For each term, statistics are computed.
{
"_shards": {
"total": 3,
"successful": 3,
"failed": 0
},
"took": 384,
"numdocs": 51279,
"numterms": 100,
"terms": [
{
"term": "aacr2",
"totalfreq": 34699,
"docfreq": 34697,
"min": 1,
"max": 2,
"mean": 1.0000505458956723,
"geomean": 1.0000399550985877,
"sumofsquares": 34703,
"sumoflogs": 1.3862943611198906,
"sigma": 0.008475454987021664,
"variance": 0.00007183333723703039
}, ...
took
- milliseconds required for executing
numdocs
- the number of documents examined
numterms
- the number of terms returned
terms
- the array of term infos
term
- the name of the term
totalfreq
- the total number of occurrences of this term
docfreq
- the document count where this term appears in
min
- the minimum number of occurrences of this term in a document
max
- the maximum number of occurrences of this term in a document
mean
- the mean of the term occurences
geomean
- the gemotric mean of the term occurrences
sumofsquares
- sum of the squares of the term occurrences
sumoflogs
- sum of the logarithms of the term occurences
variance
- the variance of the term occurences
sigma
- the standard deviation, equal to sqrt(variance)

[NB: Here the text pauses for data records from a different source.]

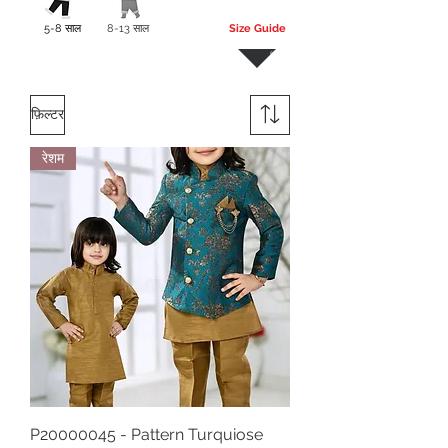
5-8 साल
8-13 साल
Size Guide
अधिक
फ़िल्टर
रेशम
P20000045 - Pattern Turquiose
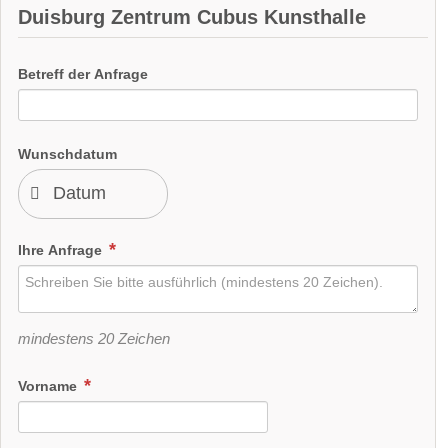
Duisburg Zentrum Cubus Kunsthalle
Betreff der Anfrage
Wunschdatum
Ihre Anfrage
mindestens 20 Zeichen
Vorname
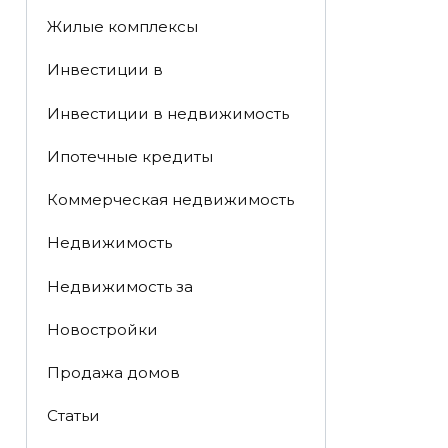
Жилые комплексы
Инвестиции в
Инвестиции в недвижимость
Ипотечные кредиты
Коммерческая недвижимость
Недвижимость
Недвижимость за
Новостройки
Продажа домов
Статьи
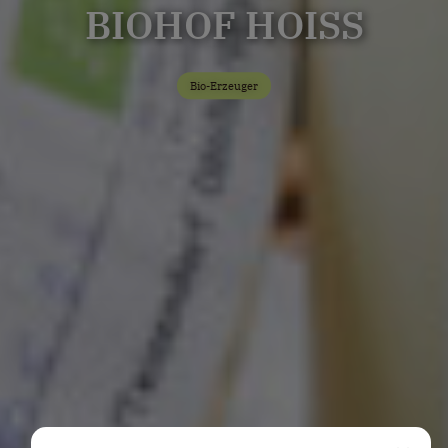
BIOHOF HOISS
Bio-Erzeuger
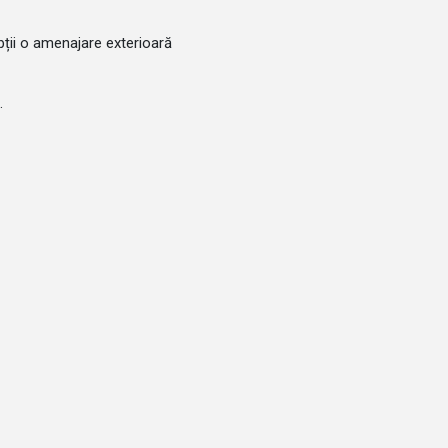
bții o amenajare exterioară
.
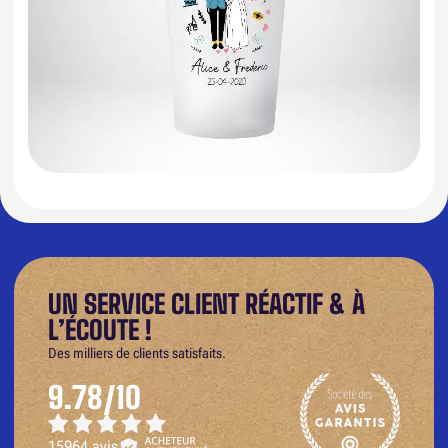
UN SERVICE CLIENT RÉACTIF & À
L’ÉCOUTE !
Des milliers de clients satisfaits.
9.78/10
15964 avis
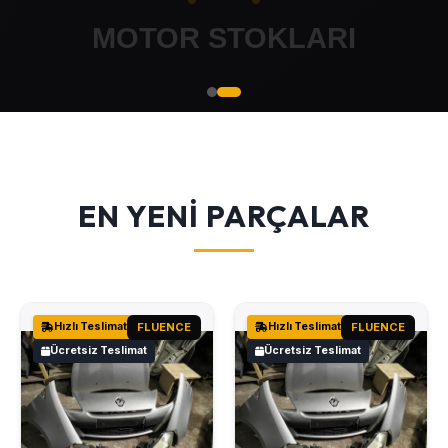
EN YENİ PARÇALAR
Hızlı Teslimat
FLUENCE
Hızlı Teslimat
FLUENCE
Ücretsiz Teslimat
Ücretsiz Teslimat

Consider the following example
curl -XDELETE 'http://localhost:9200/test/'
curl -XPUT 'http://localhost:9200/test/'
curl -XPUT 'http://localhost:9200/test/test/1' -d '{ "test": "Hello World" }'
curl -XPUT 'http://localhost:9200/test/test/2' -d '{ "test": "Hello Jörg Prante" }'
curl -XPUT 'http://localhost:9200/test/test/3' -d '{ "message": "elastic search" }'
Get term list of index test
curl -XGET 'http://localhost:9200/test/_termlist'
Get term list of index test
of field message
curl -XGET 'http://localhost:9200/test/_termlist?field=message'
Get term list of index test
with total frequencies but only the first three of the list
curl -XGET 'http://localhost:9200/test/_termlist?size=3'
Get term list of terms starting with hello
in index test
field test
curl -XGET 'http://localhost:9200/test/_termlist?field=test&term=hello'
A page of 100 terms of a sorted list of terms in your index beginning with a
curl -XGET 'http://localhost:9200/books/_termlist?term=a&sortbyterms&pretty&from=0&size=100'
A page of 100 terms of a sorted list of terms in your index beginning with frodo
,'frod','fro' and 'fr', since your backtracingcount is set to 3
curl -XGET 'http://localhost:9200/books/_termlist?term=frodo&sortbyterms&pretty&from=0&size=100*backtracingcount=3'
The term list is built internally into an unsorted, compact set of strings which i s not streamed to the client. You should be aware that if you have lots of unique terms in the index, this procedure consumes a lot of heap memory and may result in out of memory situations that can render your Elasticsearch cluster unusable until it is restarted.
Elasticsearch Term List Plugin
Copyright (C) 2011-2015 Jörg Prante
Licensed under the Apache License, Version 2.0 (the "License"); you may not use this file except in compliance with the License. You may obtain a copy of the License at
http://www.apache.org/licenses/LICENSE-2.0
Unless required by applicable law or agreed to in writing, software distributed under the License is distributed on an "AS IS" BASIS, WITHOUT WARRANTIES OR CONDITIONS OF ANY KIND, either express or implied. See the License for the specific language governing permissions and limitations under the License.